Detailed below are the different statuses that a build can be marked as.
STATUS | DESCRIPTION |
---|---|
Queued | The build has been submitted, but not started execution. |
Running | The build is in the process of being executed. |
Passed | The build passed without failures. |
Passed With Failures | The build passed but a stage that was allowed to fail failed. |
Failed | A stage in the build failed. |
Killed | The build was killed. |
Timed Out | The build took too long to execute. |
When a build is submitted, a handful of jobs will be added to that build. The first job added would be the driver creation job, that simply exists to capture the output of driver creation.
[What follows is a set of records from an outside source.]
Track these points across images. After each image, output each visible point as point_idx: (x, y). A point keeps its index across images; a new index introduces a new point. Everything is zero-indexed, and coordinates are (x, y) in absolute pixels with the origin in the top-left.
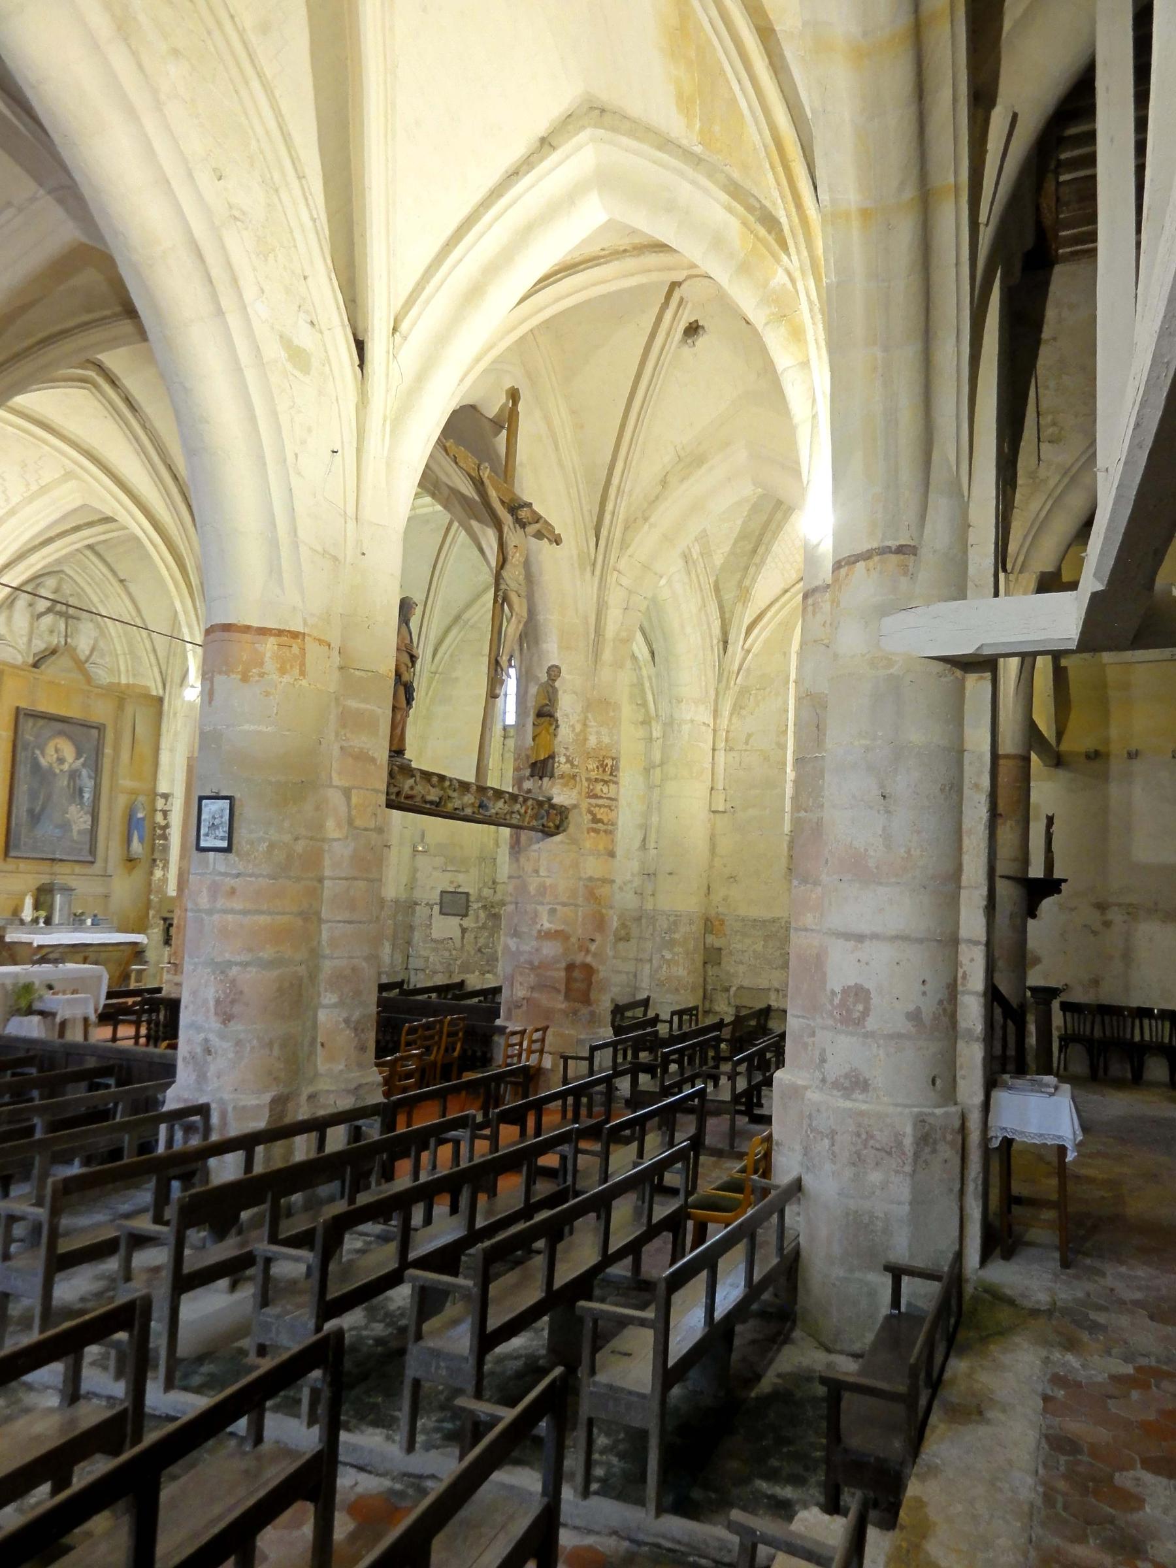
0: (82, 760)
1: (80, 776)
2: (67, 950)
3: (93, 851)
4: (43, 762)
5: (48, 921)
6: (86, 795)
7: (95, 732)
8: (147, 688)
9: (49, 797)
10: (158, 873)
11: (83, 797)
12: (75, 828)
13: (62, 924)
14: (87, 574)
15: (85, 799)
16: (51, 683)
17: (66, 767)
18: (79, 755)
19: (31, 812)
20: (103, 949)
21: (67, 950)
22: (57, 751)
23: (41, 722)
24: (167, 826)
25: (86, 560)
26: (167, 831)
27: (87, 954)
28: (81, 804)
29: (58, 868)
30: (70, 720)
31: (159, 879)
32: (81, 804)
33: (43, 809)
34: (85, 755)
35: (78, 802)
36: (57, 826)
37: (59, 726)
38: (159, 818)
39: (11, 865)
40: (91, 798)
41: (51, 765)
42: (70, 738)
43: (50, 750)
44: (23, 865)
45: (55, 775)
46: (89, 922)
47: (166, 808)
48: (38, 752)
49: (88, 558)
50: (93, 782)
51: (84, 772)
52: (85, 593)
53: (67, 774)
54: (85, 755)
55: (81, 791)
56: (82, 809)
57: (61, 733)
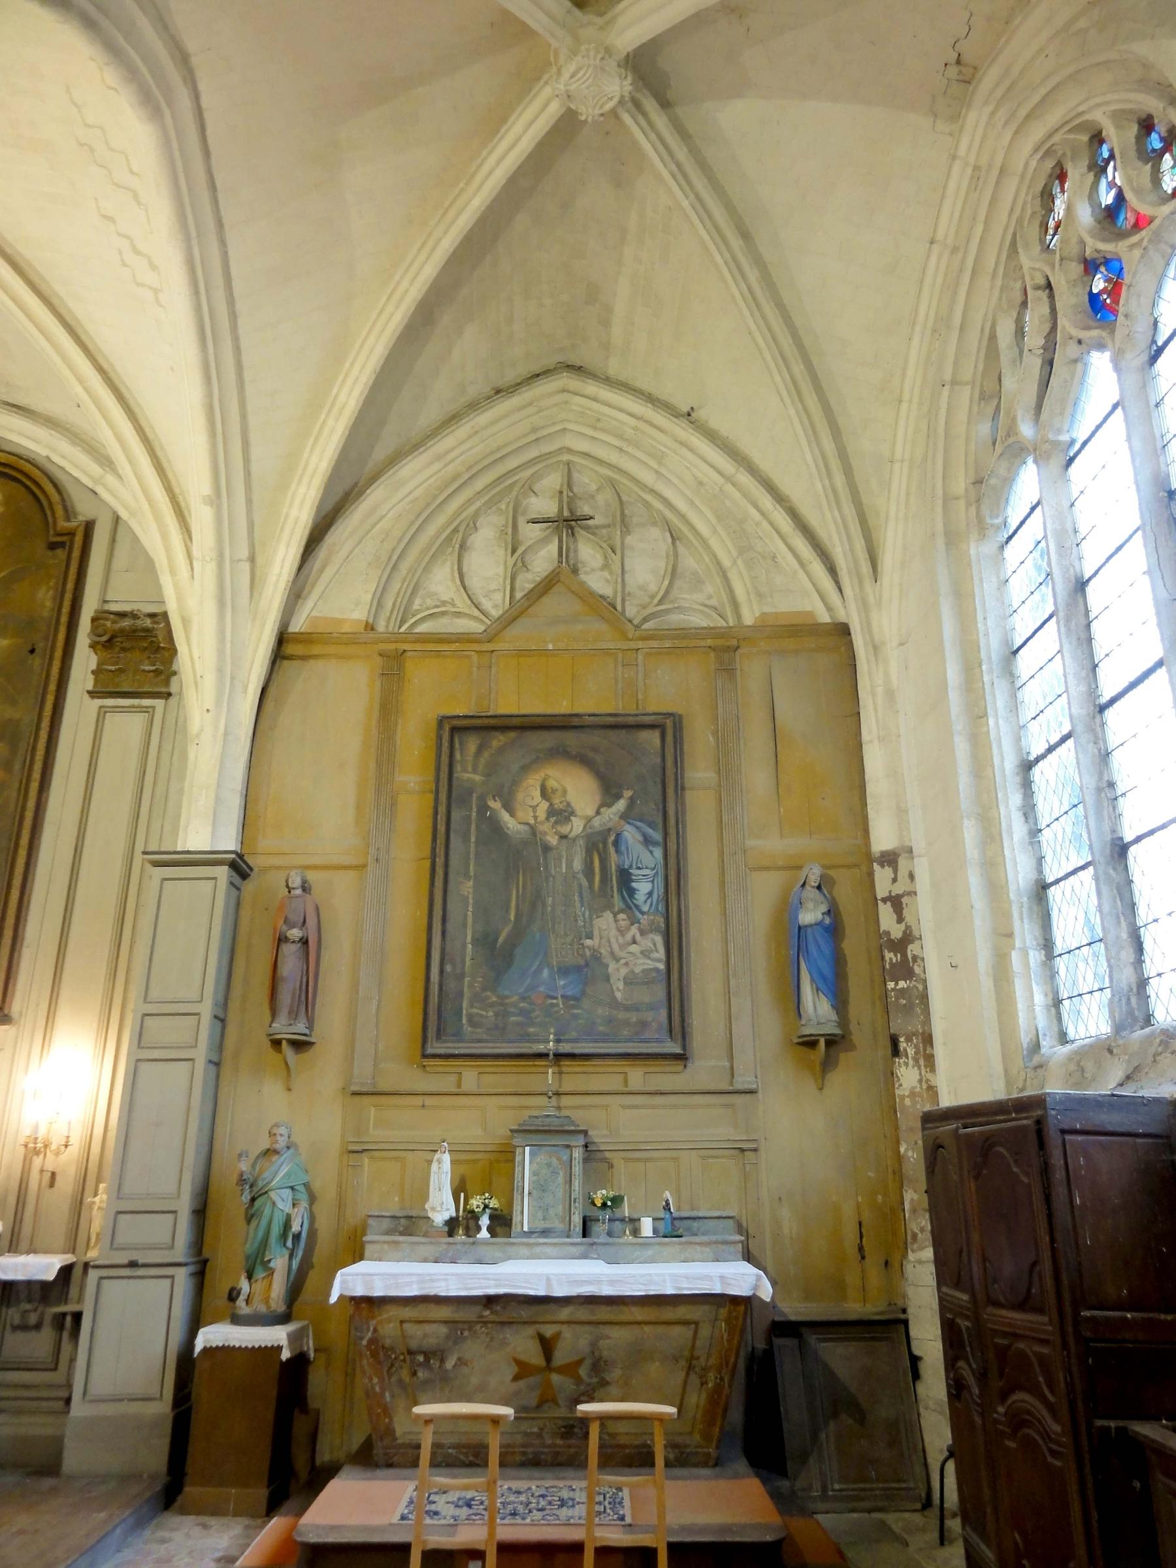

A job is added to the build for each source that is defined in the build manifest.
Detailed below is the order in which a build is executed.
First the build's driver is created before the build itself is executed. If the driver creation exceeds 5 minutes then the build will be cancelled and marked as Timed Out.
The objects specified in the Objects property of the manifest are placed in the build environment. Failure to place an object will not cause the build to fail.
Each source repository specified in the Sources property of the manifest are cloned. If any of the cloning fails then the build will fail.
Each stage is then executed in the order specified in the Stages property. After each job in the stage has completed execution then the artifacts specified via the Artifacts property will be collected. If a stage fails then this marks the build as Failed. If a stage failed, but is allowed to fail then the build is marked as Passed With Failures.
Once the build has finished execution, either successfully or unsuccessfully, then the driver is destroyed.
For the QEMU and Docker drivers, each job in a build is treated as an individual shell script. All of the commands in a job are concatenated together and put into a single script, for example the following job,
jobs:
- stage: test
commands:
- cd djinn
- go test -cover ./...
- go test -tags "integration" ./integration
would become the shell script,
#!/bin/sh
exec 2>&1
set -ex
cd djinn
go test -cover ./...
go test -tags "integration" ./integration
each shell script is placed into the build environment and then executed.
Artifacts are collected from each build job after the job has completed. These artifacts are deleted during curation when they exceed the configured cleanup threshold, by default this is 1GB. If a build is pinned however, then its artifacts will not be deleted.